Sunday, October 4, 2009

Data Analysis/Validation

Data is the heart of all Business Intelligence projects, but it is often the most missed step in many Business Intelligence projects. Most often the data analysis/validation steps are preformed in the testing phase after the design and build are already completed. Often when the dashboards and reports are compared to their existing reports there are differences between the values on the two reports. Hence, a long, detail data analysis/validation process starts which often cause the project time lines be project budget to be exceeded.
A better approach is to start the data analysis/validation in the project requirements gathering phase. Once access is provided to the application database, it is very beneficial to write queries against the source system to validate the measures on the existing reports. Also by writing queries against the source system the data calculation can be checked and validated. Many of the existing user’s reports may have been built by a resource that is no longer with the organization. Additionally be doing the data analysis/validation early in the project you can get a feel for the data quality. Small data quality errors in a transaction system will be magnified many times in the data warehouse. A small error on one record will greatly be magnified when you are looking at millions of records.
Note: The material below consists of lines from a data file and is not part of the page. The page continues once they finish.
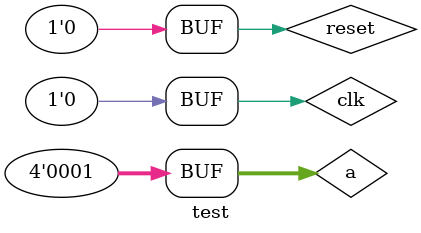
<source format=v>
module test;
    reg [3:0] a;
    reg reset, clk;
    wire [3:0] y1, y2;
    
    initial
      begin
          a = 4'b1110;
          #0 clk = 0;
          #0 reset = 0;
          
          repeat(20)
            begin
                #1 clk = ~ clk;
                #3 reset = ~reset;
                
            end
      end
    initial
      begin
          #3 a = 4'b0001;
      end
    reset flipflop(.a(a),
                      .clk(clk),
                      .y1(y1),
                      .y2(y2));
    initial
      begin
          $dumpfile("flipflopreset.vcd");
          $dumpvars(0,test);
      end
endmodule
</source>
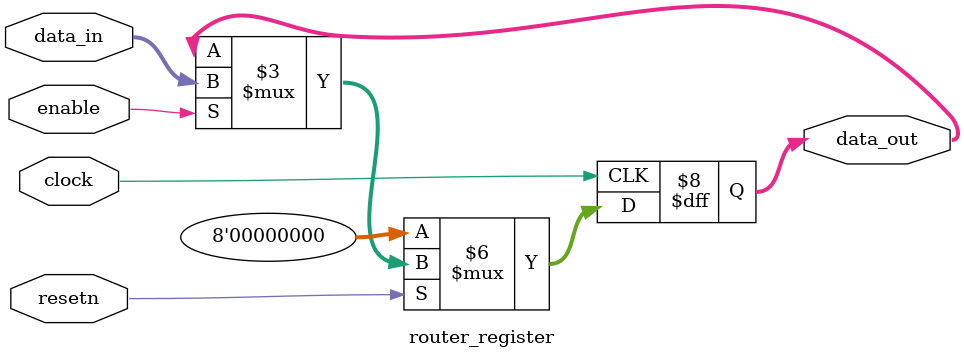
<source format=v>
module router_register(
    input clock,
    input resetn,
    input enable,
    input [7:0] data_in,
    output reg [7:0] data_out
);
    always @(posedge clock) begin
        if (!resetn) begin
            data_out <= 8'h0;
        end else if (enable) begin
            data_out <= data_in;
        end
        // If enable is low, data_out holds its current value
    end
endmodule
</source>
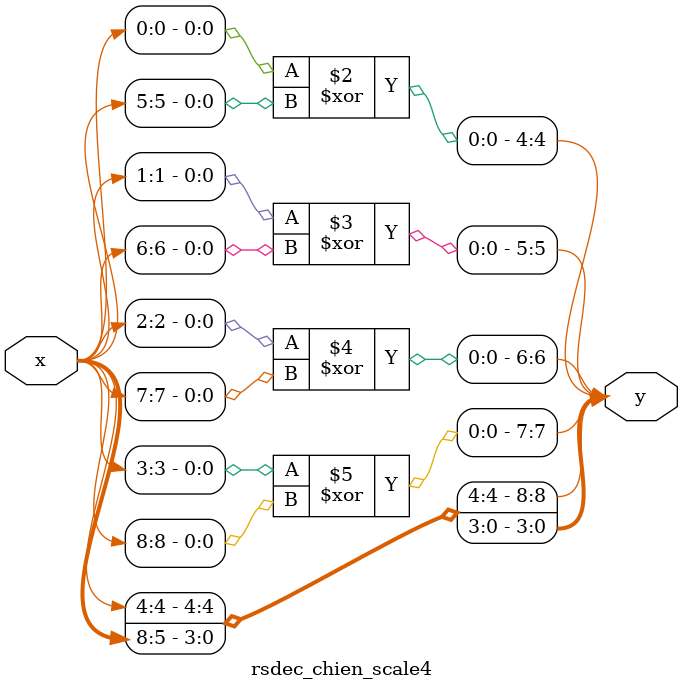
<source format=v>
module rsdec_chien_scale4 (y, x);
	input [8:0] x;
	output [8:0] y;
	reg [8:0] y;
	always @ (x)
	begin
		y[0] = x[5];
		y[1] = x[6];
		y[2] = x[7];
		y[3] = x[8];
		y[4] = x[0] ^ x[5];
		y[5] = x[1] ^ x[6];
		y[6] = x[2] ^ x[7];
		y[7] = x[3] ^ x[8];
		y[8] = x[4];
	end
endmodule
</source>
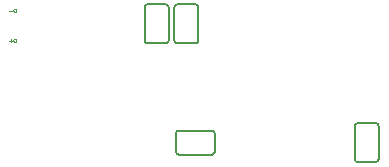
<source format=gbo>
G04 Layer: BottomSilkLayer*
G04 EasyEDA v6.4.3, 2020-08-12T23:02:41+05:30*
G04 0c64d8637b0b46b586c93cd23854d17d,10*
G04 Gerber Generator version 0.2*
G04 Scale: 100 percent, Rotated: No, Reflected: No *
G04 Dimensions in inches *
G04 leading zeros omitted , absolute positions ,2 integer and 4 decimal *
%FSLAX24Y24*%
%MOIN*%
G90*
G70D02*

%ADD30C,0.006000*%
%ADD39C,0.000960*%

%LPD*%
G54D30*
G01X12904Y1103D02*
G01X12904Y2203D01*
G01X12804Y1003D02*
G01X12204Y1003D01*
G01X12804Y2303D02*
G01X12204Y2303D01*
G01X12104Y2203D02*
G01X12104Y1103D01*
G01X6096Y6160D02*
G01X6096Y5060D01*
G01X6196Y6260D02*
G01X6795Y6260D01*
G01X6196Y4960D02*
G01X6795Y4960D01*
G01X6895Y5060D02*
G01X6895Y6160D01*
G01X5102Y6160D02*
G01X5102Y5060D01*
G01X5202Y6260D02*
G01X5802Y6260D01*
G01X5202Y4960D02*
G01X5802Y4960D01*
G01X5902Y5060D02*
G01X5902Y6160D01*
G01X7341Y2053D02*
G01X6241Y2053D01*
G01X7441Y1953D02*
G01X7441Y1353D01*
G01X6141Y1953D02*
G01X6141Y1353D01*
G01X6241Y1253D02*
G01X7341Y1253D01*
G54D39*
G01X808Y6121D02*
G01X808Y6006D01*
G01X808Y6121D02*
G01X769Y6121D01*
G01X753Y6115D01*
G01X742Y6104D01*
G01X737Y6093D01*
G01X731Y6077D01*
G01X731Y6050D01*
G01X737Y6033D01*
G01X742Y6022D01*
G01X753Y6012D01*
G01X769Y6006D01*
G01X808Y6006D01*
G01X695Y6055D02*
G01X597Y6055D01*
G01X808Y5121D02*
G01X808Y5006D01*
G01X808Y5121D02*
G01X769Y5121D01*
G01X753Y5115D01*
G01X742Y5104D01*
G01X737Y5093D01*
G01X731Y5077D01*
G01X731Y5050D01*
G01X737Y5033D01*
G01X742Y5022D01*
G01X753Y5012D01*
G01X769Y5006D01*
G01X808Y5006D01*
G01X646Y5104D02*
G01X646Y5006D01*
G01X695Y5055D02*
G01X597Y5055D01*
G54D30*
G75*
G01X12105Y1104D02*
G03X12205Y1004I100J0D01*
G01*
G75*
G01X12205Y2304D02*
G03X12105Y2204I0J-100D01*
G01*
G75*
G01X12805Y2304D02*
G02X12905Y2204I0J-100D01*
G01*
G75*
G01X12905Y1104D02*
G02X12805Y1004I-100J0D01*
G01*
G75*
G01X6896Y6160D02*
G03X6796Y6260I-100J0D01*
G01*
G75*
G01X6796Y4960D02*
G03X6896Y5060I0J100D01*
G01*
G75*
G01X6196Y4960D02*
G02X6096Y5060I0J100D01*
G01*
G75*
G01X6096Y6160D02*
G02X6196Y6260I100J0D01*
G01*
G75*
G01X5902Y6160D02*
G03X5802Y6260I-100J0D01*
G01*
G75*
G01X5802Y4960D02*
G03X5902Y5060I0J100D01*
G01*
G75*
G01X5202Y4960D02*
G02X5102Y5060I0J100D01*
G01*
G75*
G01X5102Y6160D02*
G02X5202Y6260I100J0D01*
G01*
G75*
G01X7341Y1254D02*
G03X7441Y1354I0J100D01*
G01*
G75*
G01X6141Y1354D02*
G03X6241Y1254I100J0D01*
G01*
G75*
G01X6141Y1954D02*
G02X6241Y2054I100J0D01*
G01*
G75*
G01X7341Y2054D02*
G02X7441Y1954I0J-100D01*
G01*
M00*
M02*

</source>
There is often an argument that there is no time in the project requirements phase to perform the data analysis/validation steps. However, if it is not performed in the early phases of the project the time and cost to perform the data analysis/validation are more expensive. There is an old project truism that puts data analysis/validation in perspective: if it is preformed in the requirements phase is cost $1, if it is performed in the design phase it costs $10, If it is performed in the build phase it costs $100, if it is performed in the testing phase it cost $500, and if it is done in the production phase it costs $1000. From this perspective it is more effective and cost efficient to perform the data analysis/validation in the early part of the project where the cost and time constraints and less costly.